Thomas Edison created the electric lightbulb and then wrapped an entire industry around it. The lightbulb is most often thought of as his signature invention, but Edison understood that the bulb was little more than a parlor trick without a system of electric power generation and transmission to make it truly useful. So he created that, too. Thus Edison’s genius lay in his ability to conceive of a fully developed marketplace, not simply a discrete device. He was able to envision how people would want to use what he made, and he engineered toward that insight.

has some very good points. Innovation is often powered by a thorough understanding, through direct observation, of what people want and need in their lives because any innovation that doesn’t make someone’s life easier is not likely to catch on. And I think the author, Tim Brown of IDEO, is right when he says he believes that design thinking has much to offer a business world in which most management ideas and best practices are freely available to be copied and exploited. After all, simply asking a designer to touch up an existing idea is tactical while allowing a designer to come up with ideas that better meet your market’s need is strategic, and there’s much more value in strategic work than there is in tactical.

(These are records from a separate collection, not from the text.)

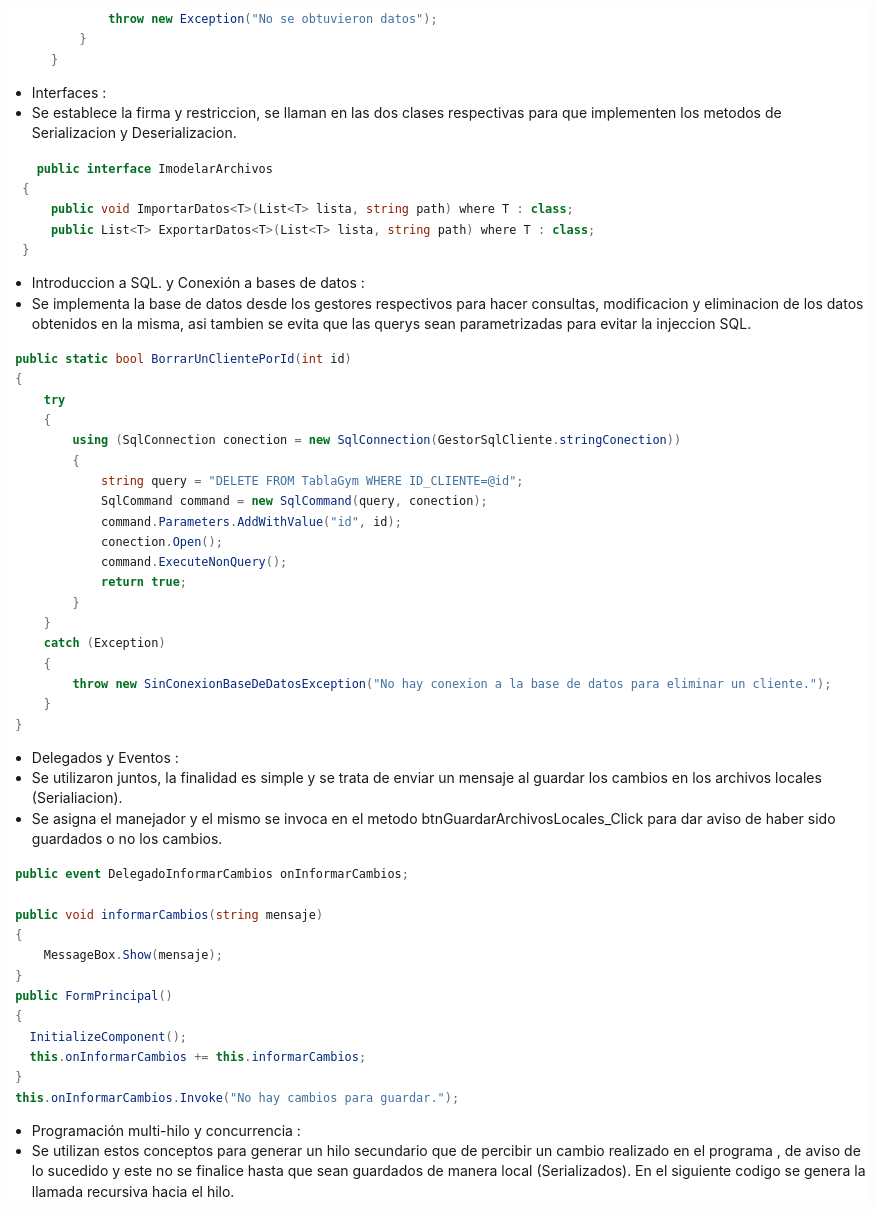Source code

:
   ```csharp
                throw new Exception("No se obtuvieron datos");
            }
        }
  ```
  - Interfaces :
  - Se establece la firma y restriccion, se llaman en las dos clases respectivas para que implementen los metodos de Serializacion y Deserializacion.
  ```csharp
      public interface ImodelarArchivos
    {
        public void ImportarDatos<T>(List<T> lista, string path) where T : class;
        public List<T> ExportarDatos<T>(List<T> lista, string path) where T : class;
    }
  ```
  - Introduccion a SQL. y Conexión a bases de datos :
  - Se implementa la base de datos desde los gestores respectivos para hacer consultas, modificacion y eliminacion de los datos obtenidos en la misma, asi tambien
  se evita que las querys sean parametrizadas para evitar la injeccion SQL.
  ```csharp
   public static bool BorrarUnClientePorId(int id)
   {
       try
       {
           using (SqlConnection conection = new SqlConnection(GestorSqlCliente.stringConection))
           {
               string query = "DELETE FROM TablaGym WHERE ID_CLIENTE=@id";
               SqlCommand command = new SqlCommand(query, conection);
               command.Parameters.AddWithValue("id", id);
               conection.Open();
               command.ExecuteNonQuery();
               return true;
           }
       }
       catch (Exception)
       {
           throw new SinConexionBaseDeDatosException("No hay conexion a la base de datos para eliminar un cliente.");
       }
   }
  ```
  - Delegados y Eventos :
  - Se utilizaron juntos, la finalidad es simple y se trata de enviar un mensaje al guardar los cambios en los archivos locales (Serialiacion).
  - Se asigna el manejador y el mismo se invoca en el metodo btnGuardarArchivosLocales_Click para dar aviso de haber sido guardados o no los cambios.
 ```csharp 
  public event DelegadoInformarCambios onInformarCambios;

  public void informarCambios(string mensaje)
  {
      MessageBox.Show(mensaje);
  }
  public FormPrincipal()
  {
    InitializeComponent();
    this.onInformarCambios += this.informarCambios;
  }
  this.onInformarCambios.Invoke("No hay cambios para guardar.");
```
- Programación multi-hilo y concurrencia :
- Se utilizan estos conceptos para generar un hilo secundario que de percibir un cambio realizado en el programa , de aviso de lo sucedido y este no se finalice hasta que
sean guardados de manera local (Serializados).
En el siguiente codigo se genera la llamada recursiva hacia el hilo.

In addition, innovation also involves (rapid) prototyping, to allow a design team to quickly zoom in the solution the users really need. The prototyping should not be rigid, but should be flexible in nature and require only as much time, effort, and investment as are needed to generate useful feedback and evolve an idea. It’s about getting to the solution, not getting bogged down in the process.

Furthermore, the process works for services and processes as well as it works for products. The author gives an example of service innovation undertaken by Kaiser Permanente, which undertook a project to make its nursing staff more efficient so they could deliver better patient care. At their hospitals, nurses often spent the first 45 minutes of their shift at the nursing station being debriefed by the outgoing shift on patient status. After working through a project to re-engineer the information capture and exchange process, which included the addition of customized software that could be used by nurses to quickly capture information in a friendly format during the shift, the amount of time required to pass information at a shift change reduced substantially while increasing patient care quality. I don’t know about you, but I think it’s pretty rare for a nurse to comment “ I’m an hour ahead, and I’ve only been here 45 minutes” or “[This is the] first time I’ve ever made it out of here at the end of my shift.

So how does a design process work? While it’s different for each project, the three generic stages of inspiration (recognizing an opportunity), ideation (generating, developing, and testing ideas), and implementation (where a path to market or implementation is charted) are common for all projects. Note that the three stages are not necessarily linear. Sometimes you’ll bounce back and forth between them until you have the right solution. But if you make an effort, you’ll get there.

So what does this mean for supply management professionals? If you can identify a problem, you can identify an opportunity. And if you can identify an opportunity, you can identify a solution that improves service and saves money with a little bit of innovation. They key is to be in the right frame of mind.